Outcome proof: What changes

Before

Flagged candidates were handled in ad hoc email threads. Recruiters pushed for overrides, Support had no consistent scripts, and Security only got involved after escalations went public.

After

Support runs a standardized intake with a 2-lane queue (auto-clear vs review), Recruiting Ops owns policy changes, and Security receives only high-risk identity cases with complete Evidence Packs.
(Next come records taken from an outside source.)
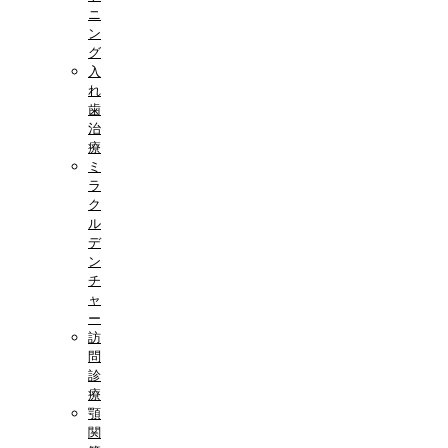
ニ
ン
グ
入
れ
歯
治
療
ミ
ラ
ク
ル
デ
ン
チ
ャ
ー
訪
問
診
療
顎
関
Governance Notes: Legal and Security signed off because the process limits data collection during appeals, uses role-based access controls, logs immutable decision events, and applies retention limits. The appeal path provides a documented opportunity to correct errors, reducing unfair denial risk while keeping high-risk identity cases gated until verified.

Implementation checklist

  • Create a two-lane queue: auto-clear vs manual review with explicit entry criteria.
  • Publish a candidate-facing appeal path with a 1 business day response target (illustrative) and a human contact option.
  • Define "adverse action" triggers and require two independent signals before denial.
  • Standardize reviewer notes and required artifacts (doc match, liveness, device signals, assessment telemetry).
  • Instrument outcomes: cleared, stepped-up, denied, withdrawn, and time-in-queue.
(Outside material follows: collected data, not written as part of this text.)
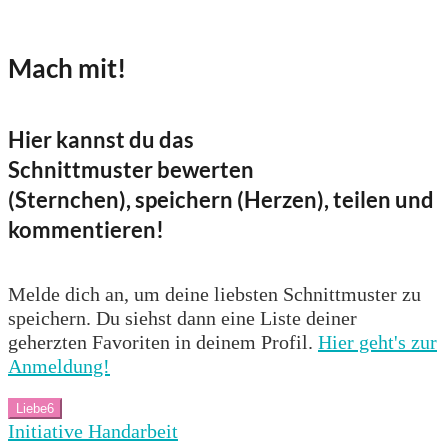
Mach mit!
Hier kannst du das
Schnittmuster bewerten
(Sternchen), speichern (Herzen), teilen und
kommentieren!
Melde dich an, um deine liebsten Schnittmuster zu
speichern. Du siehst dann eine Liste deiner
geherzten Favoriten in deinem Profil.
Hier geht's zur
Anmeldung!
Liebe
6
Initiative Handarbeit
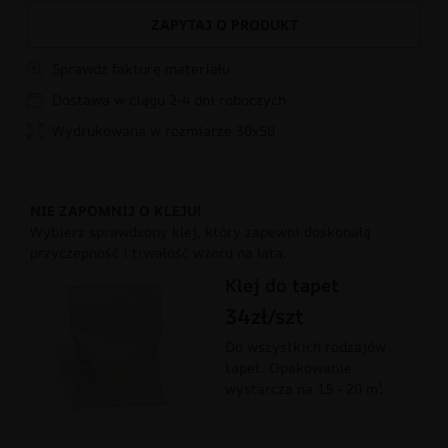
ZAPYTAJ O PRODUKT
Sprawdź fakturę materiału
Dostawa w ciągu 2-4 dni roboczych
Wydrukowana w rozmiarze 30x50
NIE ZAPOMNIJ O KLEJU!
Wybierz sprawdzony klej, który zapewni doskonałą
przyczepność i trwałość wzoru na lata.
Klej do tapet
34zł/szt
Do wszystkich rodzajów
tapet. Opakowanie
wystarcza na 15 - 20 m².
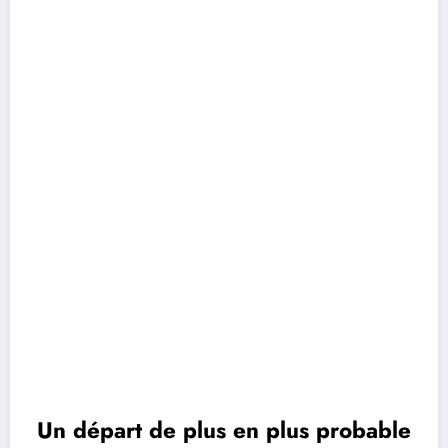
Un départ de plus en plus probable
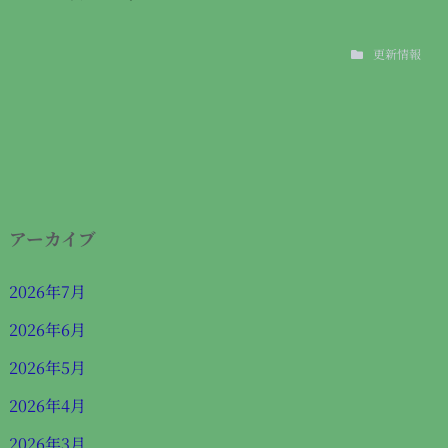
更新情報
アーカイブ
2026年7月
2026年6月
2026年5月
2026年4月
2026年3月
Questions we hear from teams

What should Support do first when a candidate says they were falsely flagged?
Acknowledge the issue, confirm you are reviewing, and immediately assemble the Evidence Pack (verification summary, telemetry, timeline). Do not label it as cheating, and do not promise clearance before review criteria are met.
When is it appropriate to auto-clear a flag?
Auto-clear when identity verification is passed and the flag is limited to common benign environment factors, with no corroborating assessment or interview anomaly signals. Record a reason code and keep the evidence summary.
How do you avoid turning Support into the hiring decision-maker?
Make Recruiting Ops the policy owner, require dual approval for denial in identity-risk cases, and limit Support to routing, evidence completeness, and candidate communication with SLAs.
Do false positives mean your fraud detection is bad?
Not necessarily. Some false positives are expected when you are catching rare but high-impact events. The problem is unmanaged false positives: unclear criteria, no de-escalation path, and inconsistent communication.